Required action: Find every line in the records below that holds the word "shows", and copy it out.

= Beginning of Section =

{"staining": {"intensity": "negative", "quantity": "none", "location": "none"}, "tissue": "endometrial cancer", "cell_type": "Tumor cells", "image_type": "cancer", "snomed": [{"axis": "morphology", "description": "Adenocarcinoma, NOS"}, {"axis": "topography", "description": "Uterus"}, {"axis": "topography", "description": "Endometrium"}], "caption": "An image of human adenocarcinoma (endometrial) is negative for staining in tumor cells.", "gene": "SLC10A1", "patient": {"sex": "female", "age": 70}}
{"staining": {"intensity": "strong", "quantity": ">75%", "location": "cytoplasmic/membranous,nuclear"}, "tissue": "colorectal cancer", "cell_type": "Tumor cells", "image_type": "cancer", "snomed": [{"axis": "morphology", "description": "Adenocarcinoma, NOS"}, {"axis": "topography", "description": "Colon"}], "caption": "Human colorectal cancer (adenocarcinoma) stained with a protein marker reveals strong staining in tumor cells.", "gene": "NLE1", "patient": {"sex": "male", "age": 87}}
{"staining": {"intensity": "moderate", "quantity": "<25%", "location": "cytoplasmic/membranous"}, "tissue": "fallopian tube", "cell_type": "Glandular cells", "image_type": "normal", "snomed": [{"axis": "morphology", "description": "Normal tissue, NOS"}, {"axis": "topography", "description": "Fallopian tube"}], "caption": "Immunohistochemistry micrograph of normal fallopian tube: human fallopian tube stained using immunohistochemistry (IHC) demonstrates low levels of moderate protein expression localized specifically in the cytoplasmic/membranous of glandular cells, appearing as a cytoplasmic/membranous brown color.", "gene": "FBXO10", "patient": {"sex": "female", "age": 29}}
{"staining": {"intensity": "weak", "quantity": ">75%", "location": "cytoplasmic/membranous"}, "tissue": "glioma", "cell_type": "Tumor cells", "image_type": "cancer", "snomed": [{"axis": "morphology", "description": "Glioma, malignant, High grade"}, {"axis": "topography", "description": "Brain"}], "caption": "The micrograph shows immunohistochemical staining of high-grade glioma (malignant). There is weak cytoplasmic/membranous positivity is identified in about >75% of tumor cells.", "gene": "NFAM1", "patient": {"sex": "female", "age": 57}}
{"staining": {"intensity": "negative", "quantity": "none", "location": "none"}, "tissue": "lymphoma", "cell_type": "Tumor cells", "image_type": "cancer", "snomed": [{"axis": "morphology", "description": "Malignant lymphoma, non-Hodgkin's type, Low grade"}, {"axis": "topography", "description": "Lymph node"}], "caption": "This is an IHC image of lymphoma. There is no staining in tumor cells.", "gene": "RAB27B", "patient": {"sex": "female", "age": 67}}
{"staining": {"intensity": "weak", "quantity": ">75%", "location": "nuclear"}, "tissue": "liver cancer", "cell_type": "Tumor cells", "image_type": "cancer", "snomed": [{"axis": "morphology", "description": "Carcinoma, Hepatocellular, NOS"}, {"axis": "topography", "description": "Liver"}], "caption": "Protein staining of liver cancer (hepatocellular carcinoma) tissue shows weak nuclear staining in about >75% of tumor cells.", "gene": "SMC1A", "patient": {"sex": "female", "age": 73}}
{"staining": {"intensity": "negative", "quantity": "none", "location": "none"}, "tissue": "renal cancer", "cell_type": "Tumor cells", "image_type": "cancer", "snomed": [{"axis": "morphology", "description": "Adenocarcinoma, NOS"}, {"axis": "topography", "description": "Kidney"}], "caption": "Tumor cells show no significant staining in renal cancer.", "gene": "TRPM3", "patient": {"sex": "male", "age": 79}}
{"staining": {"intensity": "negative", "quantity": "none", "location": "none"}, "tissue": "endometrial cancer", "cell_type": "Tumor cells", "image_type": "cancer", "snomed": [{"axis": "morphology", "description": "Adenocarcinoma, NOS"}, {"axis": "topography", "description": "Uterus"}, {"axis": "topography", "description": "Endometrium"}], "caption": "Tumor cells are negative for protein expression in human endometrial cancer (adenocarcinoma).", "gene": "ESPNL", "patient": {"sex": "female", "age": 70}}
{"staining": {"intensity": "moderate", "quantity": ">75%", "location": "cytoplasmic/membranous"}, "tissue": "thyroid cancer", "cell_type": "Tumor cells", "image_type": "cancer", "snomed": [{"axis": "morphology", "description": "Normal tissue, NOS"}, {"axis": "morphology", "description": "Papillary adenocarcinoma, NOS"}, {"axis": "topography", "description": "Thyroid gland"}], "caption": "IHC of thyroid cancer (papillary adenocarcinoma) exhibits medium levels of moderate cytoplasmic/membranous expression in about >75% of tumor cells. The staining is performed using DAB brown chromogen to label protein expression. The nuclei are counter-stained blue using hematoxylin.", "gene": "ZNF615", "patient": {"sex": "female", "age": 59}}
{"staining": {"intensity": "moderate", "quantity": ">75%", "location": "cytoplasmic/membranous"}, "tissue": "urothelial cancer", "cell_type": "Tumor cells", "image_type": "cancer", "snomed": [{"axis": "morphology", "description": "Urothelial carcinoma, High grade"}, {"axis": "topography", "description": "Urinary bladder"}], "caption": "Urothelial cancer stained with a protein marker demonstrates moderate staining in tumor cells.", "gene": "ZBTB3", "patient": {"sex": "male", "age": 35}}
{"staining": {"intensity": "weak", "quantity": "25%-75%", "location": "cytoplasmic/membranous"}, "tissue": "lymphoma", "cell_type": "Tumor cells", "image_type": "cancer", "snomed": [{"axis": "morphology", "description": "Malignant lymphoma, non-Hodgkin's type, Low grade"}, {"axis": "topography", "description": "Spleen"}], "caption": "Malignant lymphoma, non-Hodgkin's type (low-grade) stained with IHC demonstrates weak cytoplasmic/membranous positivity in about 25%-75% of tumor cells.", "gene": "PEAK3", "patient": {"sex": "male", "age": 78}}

= End of Section =

Worked solution:
{"staining": {"intensity": "weak", "quantity": ">75%", "location": "cytoplasmic/membranous"}, "tissue": "glioma", "cell_type": "Tumor cells", "image_type": "cancer", "snomed": [{"axis": "morphology", "description": "Glioma, malignant, High grade"}, {"axis": "topography", "description": "Brain"}], "caption": "The micrograph shows immunohistochemical staining of high-grade glioma (malignant). There is weak cytoplasmic/membranous positivity is identified in about >75% of tumor cells.", "gene": "NFAM1", "patient": {"sex": "female", "age": 57}}
{"staining": {"intensity": "weak", "quantity": ">75%", "location": "nuclear"}, "tissue": "liver cancer", "cell_type": "Tumor cells", "image_type": "cancer", "snomed": [{"axis": "morphology", "description": "Carcinoma, Hepatocellular, NOS"}, {"axis": "topography", "description": "Liver"}], "caption": "Protein staining of liver cancer (hepatocellular carcinoma) tissue shows weak nuclear staining in about >75% of tumor cells.", "gene": "SMC1A", "patient": {"sex": "female", "age": 73}}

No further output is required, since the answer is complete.